Fatih Birol, executive director of the International Energy Agency (IEA), Ursula von der Leyen, president of the European Commission and Dan Jorgensen, European commissioner for energy and housing, Brussels, December 3, 2025. NICOLAS TUCAT / AFP
While they have been sidelined in peace talks between the United States, Ukraine and Russia, European leaders attempted to reclaim a role on Wednesday, December 3. After three months of deliberation, the Commission presented a detailed proposal outlining how the European Union could continue to provide financial support to Kyiv in 2026 and 2027. The need is urgent: At the start of 2026, Ukraine will have exhausted all aid provided thus far by the 27 member states.
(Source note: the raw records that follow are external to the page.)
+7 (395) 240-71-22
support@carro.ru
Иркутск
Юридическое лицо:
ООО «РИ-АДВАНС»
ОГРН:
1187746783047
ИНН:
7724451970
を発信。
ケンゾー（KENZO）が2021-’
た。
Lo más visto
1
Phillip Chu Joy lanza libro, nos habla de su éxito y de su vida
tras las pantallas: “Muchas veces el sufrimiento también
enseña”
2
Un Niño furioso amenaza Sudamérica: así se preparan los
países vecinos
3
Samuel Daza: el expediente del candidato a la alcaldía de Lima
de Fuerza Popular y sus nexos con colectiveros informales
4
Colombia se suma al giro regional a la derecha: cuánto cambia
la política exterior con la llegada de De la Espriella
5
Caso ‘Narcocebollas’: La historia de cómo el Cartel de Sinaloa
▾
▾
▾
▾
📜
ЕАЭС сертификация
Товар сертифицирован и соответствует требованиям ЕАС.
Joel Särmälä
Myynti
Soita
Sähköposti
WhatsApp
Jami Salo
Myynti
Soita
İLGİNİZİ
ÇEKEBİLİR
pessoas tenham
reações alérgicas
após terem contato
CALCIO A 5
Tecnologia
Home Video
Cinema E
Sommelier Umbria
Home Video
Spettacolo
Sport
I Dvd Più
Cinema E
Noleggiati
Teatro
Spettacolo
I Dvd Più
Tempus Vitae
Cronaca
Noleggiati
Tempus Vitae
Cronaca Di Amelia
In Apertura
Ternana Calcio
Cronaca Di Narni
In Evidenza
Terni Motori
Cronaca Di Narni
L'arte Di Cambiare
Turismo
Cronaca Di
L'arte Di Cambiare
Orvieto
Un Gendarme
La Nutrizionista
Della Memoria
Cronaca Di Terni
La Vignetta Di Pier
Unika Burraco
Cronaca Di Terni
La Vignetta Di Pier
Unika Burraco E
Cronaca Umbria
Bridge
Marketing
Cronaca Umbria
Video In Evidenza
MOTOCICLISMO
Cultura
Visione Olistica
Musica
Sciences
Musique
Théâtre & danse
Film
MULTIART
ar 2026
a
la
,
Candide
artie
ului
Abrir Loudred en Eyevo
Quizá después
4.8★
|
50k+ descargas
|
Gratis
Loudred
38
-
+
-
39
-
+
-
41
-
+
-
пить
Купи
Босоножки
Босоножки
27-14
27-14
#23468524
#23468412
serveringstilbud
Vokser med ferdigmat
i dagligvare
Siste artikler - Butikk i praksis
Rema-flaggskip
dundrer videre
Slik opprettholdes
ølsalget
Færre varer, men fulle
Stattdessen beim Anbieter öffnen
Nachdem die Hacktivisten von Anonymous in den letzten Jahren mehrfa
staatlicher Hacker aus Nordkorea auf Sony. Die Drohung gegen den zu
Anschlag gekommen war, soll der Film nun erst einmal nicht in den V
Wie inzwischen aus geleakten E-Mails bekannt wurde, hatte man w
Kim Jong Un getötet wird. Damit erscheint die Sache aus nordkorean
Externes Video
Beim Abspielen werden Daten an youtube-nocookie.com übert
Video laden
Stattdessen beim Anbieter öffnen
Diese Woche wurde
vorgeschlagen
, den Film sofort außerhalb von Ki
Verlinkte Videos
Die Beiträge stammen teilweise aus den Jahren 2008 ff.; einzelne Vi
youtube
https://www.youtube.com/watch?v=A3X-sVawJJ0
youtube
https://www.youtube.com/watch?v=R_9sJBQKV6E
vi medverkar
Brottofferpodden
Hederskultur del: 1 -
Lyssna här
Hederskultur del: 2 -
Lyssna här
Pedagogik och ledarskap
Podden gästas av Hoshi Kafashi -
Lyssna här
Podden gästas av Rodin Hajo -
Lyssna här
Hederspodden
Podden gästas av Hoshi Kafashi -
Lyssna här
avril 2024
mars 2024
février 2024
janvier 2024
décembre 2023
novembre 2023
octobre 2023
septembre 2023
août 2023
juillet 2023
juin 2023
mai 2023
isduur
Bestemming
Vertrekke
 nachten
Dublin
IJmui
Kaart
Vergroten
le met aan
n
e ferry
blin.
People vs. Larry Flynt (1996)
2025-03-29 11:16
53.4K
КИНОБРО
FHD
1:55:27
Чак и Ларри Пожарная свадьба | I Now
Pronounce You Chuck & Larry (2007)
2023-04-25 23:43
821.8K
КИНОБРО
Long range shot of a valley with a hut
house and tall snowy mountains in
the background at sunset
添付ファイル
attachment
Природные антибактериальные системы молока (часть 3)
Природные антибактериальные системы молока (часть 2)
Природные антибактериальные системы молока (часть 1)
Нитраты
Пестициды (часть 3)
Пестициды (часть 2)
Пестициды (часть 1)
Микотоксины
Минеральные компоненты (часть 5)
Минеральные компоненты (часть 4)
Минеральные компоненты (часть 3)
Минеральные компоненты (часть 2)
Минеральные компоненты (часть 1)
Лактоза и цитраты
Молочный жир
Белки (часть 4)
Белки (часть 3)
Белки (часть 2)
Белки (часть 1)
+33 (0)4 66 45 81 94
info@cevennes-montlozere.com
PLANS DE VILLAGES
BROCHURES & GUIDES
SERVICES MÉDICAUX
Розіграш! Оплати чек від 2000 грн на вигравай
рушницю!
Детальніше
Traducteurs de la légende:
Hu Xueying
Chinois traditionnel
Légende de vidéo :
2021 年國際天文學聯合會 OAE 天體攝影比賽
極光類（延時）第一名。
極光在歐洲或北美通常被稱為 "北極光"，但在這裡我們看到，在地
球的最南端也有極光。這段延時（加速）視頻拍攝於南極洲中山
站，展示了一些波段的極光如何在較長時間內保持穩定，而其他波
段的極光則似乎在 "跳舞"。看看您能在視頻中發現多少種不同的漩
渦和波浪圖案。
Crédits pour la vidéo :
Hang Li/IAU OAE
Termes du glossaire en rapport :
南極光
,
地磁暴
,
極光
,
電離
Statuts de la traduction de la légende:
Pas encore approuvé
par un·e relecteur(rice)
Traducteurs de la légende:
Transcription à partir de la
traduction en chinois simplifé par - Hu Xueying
With the US and Donald Trump now withdrawing, the EU has found itself on the front line to meet Ukraine's needs.
Ursula von der Leyen, president of the European Commission, who until now had supported a single option – a reparations loan using Russian central bank assets frozen on the continent – has been forced to consider an alternative: a common EU debt guaranteed by the bloc's budget.
On paper, the reparations loan would spare often heavily indebted member states from incurring a new expense. The Commission has insisted that this would not involve seizing the Russain assets themselves, which would be illegal and could destabilize Europe's financial markets. Von der Leyen has also presented a moral argument, as this mechanism would require Russia to pay. The proposal assumes Ukraine would repay the money after the war, "if and when Russia is paying reparations," the Commission noted. The plan also relies on the premise that, as long as Moscow refuses to pay for the damage inflicted on Ukraine, its assets will remain frozen.